There are two ways to handle this:
- either the lexer does not parse numeric strings itself, and leaves the token as a string. The actual conversion to a datatype will be done in the parser.
- or the lexer parse the numeric strings and does not only return the token with attributes set to the numeric value, but also containing an "hint" indicator of which parser (integer or floating point) it used to reduce the numeric string to a resolved floating point constant. This approaches complicates only one parser rule:

unaryexpression ::= '-' INTCONSTANT
unaryexpression ::= '-' DOUBLECONSTANT
  { if (tokens[1].doublevalue == 9223372036854775808.0) {
       tokens[1].type = INTCONSTANT;
       tokens[1].intvalue = -9223372036854775808;
  }
unaryexpression ::= ....
unaryexpression ::= '-' (expression)

(here the "tokens[]" is some (C-like) array that access to properties of tokens returned by the lexer, and being reduced in the parsiing rules (whose number of tokens in the array is determined by the parsing rule, here there are 2 tokens) and stored and modified by the parser in its abstract syntax tree, assuming that tokens[i].type is one of the defined token type constants returned by the lexer which can also set tokens[i].intvalue or token[i].doublevalue, or token[i].stringvalue for NAME token types or for LITTERALSTRING token types).


Le mar. 27 nov. 2018 à 12:51, Muh Muhten <[hidden email]> a écrit :
On 11/27/18, pocomane <[hidden email]> wrote:
> -- Min integer literal, BUG ???
> assert(tostring(-9223372036854775808) == '-9.2233720368548e+018')
> assert(math.type(-9223372036854775808) == 'float')

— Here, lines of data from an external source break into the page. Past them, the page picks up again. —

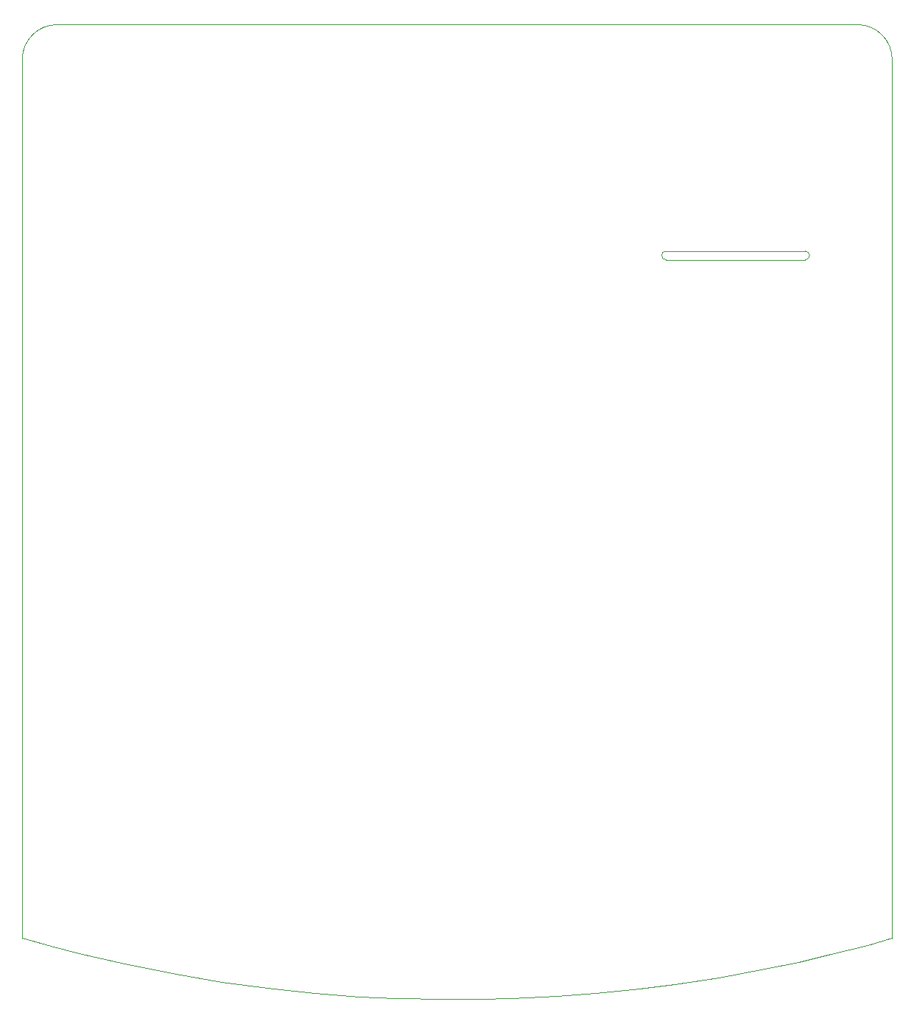
<source format=gbr>
G04 #@! TF.FileFunction,Profile,NP*
%FSLAX46Y46*%
G04 Gerber Fmt 4.6, Leading zero omitted, Abs format (unit mm)*
G04 Created by KiCad (PCBNEW 4.0.6) date 07/10/18 13:52:11*
%MOMM*%
%LPD*%
G01*
G04 APERTURE LIST*
%ADD10C,0.100000*%
G04 APERTURE END LIST*
D10*
X140000000Y-57025000D02*
G75*
G02X140000000Y-58025000I0J-500000D01*
G01*
X124000000Y-58025000D02*
G75*
G02X124000000Y-57025000I0J500000D01*
G01*
X140000000Y-58025000D02*
X124000000Y-58025000D01*
X124000000Y-57025000D02*
X140000000Y-57025000D01*
X53312000Y-136916000D02*
X49992000Y-135986000D01*
X56532000Y-137736000D02*
X53312000Y-136916000D01*
X61712000Y-138936000D02*
X56532000Y-137736000D01*
X67632000Y-140116000D02*
X61712000Y-138936000D01*
X72892000Y-140996000D02*
X67632000Y-140116000D01*
X78192000Y-141716000D02*
X72892000Y-140996000D01*
X83552000Y-142276000D02*
X78192000Y-141716000D01*
X88742000Y-142686000D02*
X83552000Y-142276000D01*
X92882000Y-142896000D02*
X88742000Y-142686000D01*
X98602000Y-143006000D02*
X92882000Y-142896000D01*
X102582000Y-143006000D02*
X98602000Y-143006000D01*
X106212000Y-142916000D02*
X102582000Y-143006000D01*
X111462000Y-142656000D02*
X106212000Y-142916000D01*
X115842000Y-142336000D02*
X111462000Y-142656000D01*
X120962000Y-141796000D02*
X115842000Y-142336000D01*
X124962000Y-141296000D02*
X120962000Y-141796000D01*
X130032000Y-140516000D02*
X124962000Y-141296000D01*
X135352000Y-139536000D02*
X130032000Y-140516000D01*
X139252000Y-138716000D02*
X135352000Y-139536000D01*
X142962000Y-137856000D02*
X139252000Y-138716000D01*
X147202000Y-136766000D02*
X142962000Y-137856000D01*
X149992000Y-135986000D02*
X147202000Y-136766000D01*
X150000000Y-35000000D02*
G75*
G03X146000000Y-31000000I-4000000J0D01*
G01*
X54000000Y-31000000D02*
G75*
G03X50000000Y-35000000I0J-4000000D01*
G01*
X150000000Y-36000000D02*
X150000000Y-55000000D01*
X50000000Y-35000000D02*
X50000000Y-136000000D01*
X150000000Y-35000000D02*
X150000000Y-136000000D01*
X54000000Y-31000000D02*
X146000000Y-31000000D01*
M02*

</source>
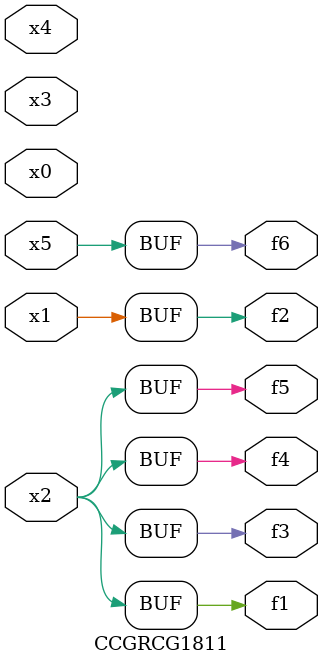
<source format=v>
module CCGRCG1811(
	input x0, x1, x2, x3, x4, x5,
	output f1, f2, f3, f4, f5, f6
);
	assign f1 = x2;
	assign f2 = x1;
	assign f3 = x2;
	assign f4 = x2;
	assign f5 = x2;
	assign f6 = x5;
endmodule

</source>
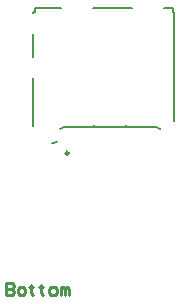
<source format=gbo>
G04*
G04 #@! TF.GenerationSoftware,Altium Limited,Altium Designer,24.0.1 (36)*
G04*
G04 Layer_Color=32896*
%FSLAX44Y44*%
%MOMM*%
G71*
G04*
G04 #@! TF.SameCoordinates,BFD44B55-2052-4A58-B096-8A348341E0BB*
G04*
G04*
G04 #@! TF.FilePolarity,Positive*
G04*
G01*
G75*
%ADD10C,0.2500*%
%ADD11C,0.2000*%
%ADD14C,0.2540*%
D10*
X118125Y147875D02*
G03*
X118125Y147875I-1250J0D01*
G01*
D11*
X139622Y171375D02*
G03*
X138622Y170375I0J-1000D01*
G01*
X167622D02*
G03*
X166622Y171375I-1000J0D01*
G01*
X105175Y156375D02*
G03*
X108622Y157753I0J5000D01*
G01*
X166622Y171375D02*
G03*
X165622Y170375I0J-1000D01*
G01*
X140622D02*
G03*
X139622Y171375I-1000J0D01*
G01*
X115175Y170375D02*
G03*
X111079Y168243I0J-5000D01*
G01*
X195768Y168384D02*
G03*
X191775Y170375I-3993J-3009D01*
G01*
X140622Y170375D02*
X165622D01*
X198725Y270375D02*
X201425D01*
X89375Y267175D02*
Y270375D01*
X88175Y267175D02*
X89375D01*
Y270375D02*
X91225D01*
X139025D02*
X171725D01*
X206475Y267175D02*
Y270375D01*
X207675Y175375D02*
Y267175D01*
X201425Y270375D02*
X206475D01*
X91225D02*
X112025D01*
X88175Y266375D02*
Y267175D01*
X167622Y170375D02*
X191775D01*
X206475Y267175D02*
X207675D01*
X115175Y170375D02*
X138622D01*
X88175Y229375D02*
Y248375D01*
X88235Y170875D02*
Y211375D01*
X104025Y156375D02*
X105175D01*
D14*
X65031Y37537D02*
Y27540D01*
X70029D01*
X71695Y29206D01*
Y30872D01*
X70029Y32538D01*
X65031D01*
X70029D01*
X71695Y34204D01*
Y35871D01*
X70029Y37537D01*
X65031D01*
X76694Y27540D02*
X80026D01*
X81692Y29206D01*
Y32538D01*
X80026Y34204D01*
X76694D01*
X75027Y32538D01*
Y29206D01*
X76694Y27540D01*
X86690Y35871D02*
Y34204D01*
X85024D01*
X88357D01*
X86690D01*
Y29206D01*
X88357Y27540D01*
X95021Y35871D02*
Y34204D01*
X93355D01*
X96687D01*
X95021D01*
Y29206D01*
X96687Y27540D01*
X103352D02*
X106684D01*
X108350Y29206D01*
Y32538D01*
X106684Y34204D01*
X103352D01*
X101685Y32538D01*
Y29206D01*
X103352Y27540D01*
X111682D02*
Y34204D01*
X113349D01*
X115015Y32538D01*
Y27540D01*
Y32538D01*
X116681Y34204D01*
X118347Y32538D01*
Y27540D01*
M02*

</source>
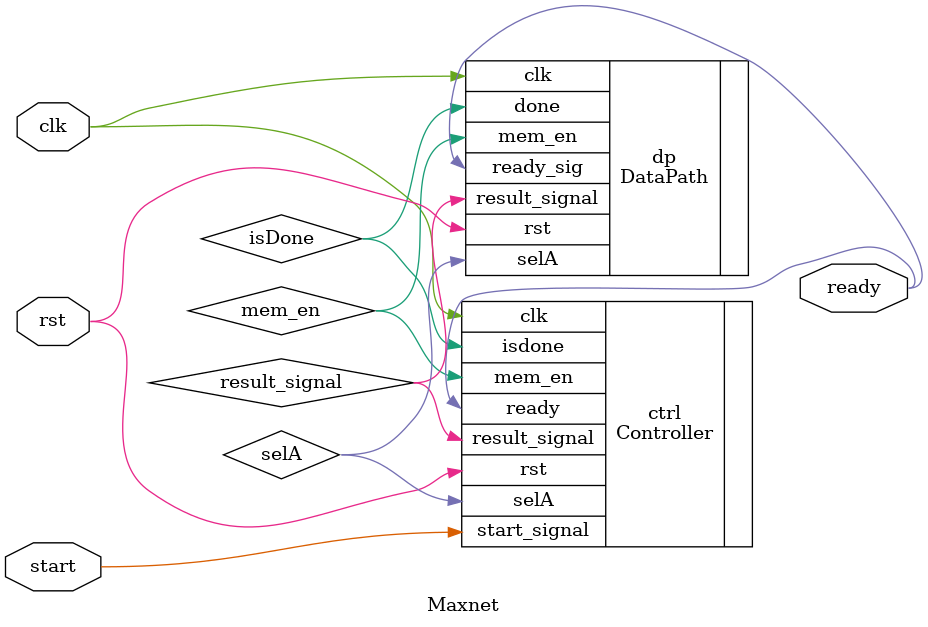
<source format=v>

module Maxnet(
    input clk, rst,
    input start,
    output ready
);

wire mem_en, selA, result_signal,isDone;

DataPath dp (
    .clk(clk),
    .rst(rst),
    .selA(selA),
    .mem_en(mem_en),
    .result_signal(result_signal),
    .done(isDone),
    .ready_sig(ready)
);

Controller ctrl (
    .clk(clk),
    .rst(rst),
    .start_signal(start),
    .ready(ready),
    .mem_en(mem_en),
    .selA(selA),
    .result_signal(result_signal),
    .isdone(isDone)
);

endmodule
</source>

The issue appears to be that the lexer sees '-' separately from the
numeral itself. As such, when reading the number, it must fit in a
non-negative integer, and is then constant-folded to the actual
negative. Incidentally, it appears that this corner case has already
been noticed and is dealt with by the %q format:

lstrlib.c
961:        const char *format = (n == LUA_MININTEGER)  /* corner case? */
962-                           ? "0x%" LUA_INTEGER_FRMLEN "x"  /* use hexa */
963-                           : LUA_INTEGER_FMT;  /* else use default format */

It seems to me that making this particular case work would be rather
involved, and essentially require negative numbers to be first-class
citizens in the grammar, rather than cobbled together through unary
minus and constant folding. I also don't see a satisfying solution
for, e.g. "- 9223372036854775808", "- --[[]]9223372036854775808",
"-(9223372036854775808)", though arguably those are *explicitly* the
negation of positive 9223372036854775808, which doesn't fit, and
really should be an integer.

In any case, the main uses I can see for having that number as a
constant and an integer are qua -2^63 and qua minimum integer. Perhaps
some variation on "-2^63|0", "-1<<63", "~(~0>>1)", or
"-0x8000000000000000" might be suitable? (Though that last one only
happens to work because 0x8000000000000000 == -0x8000000000000000 (64
bits) in 2's complement, and the unchecked overflow from casting to
signed after reading a hex literal may be undefined behavior.)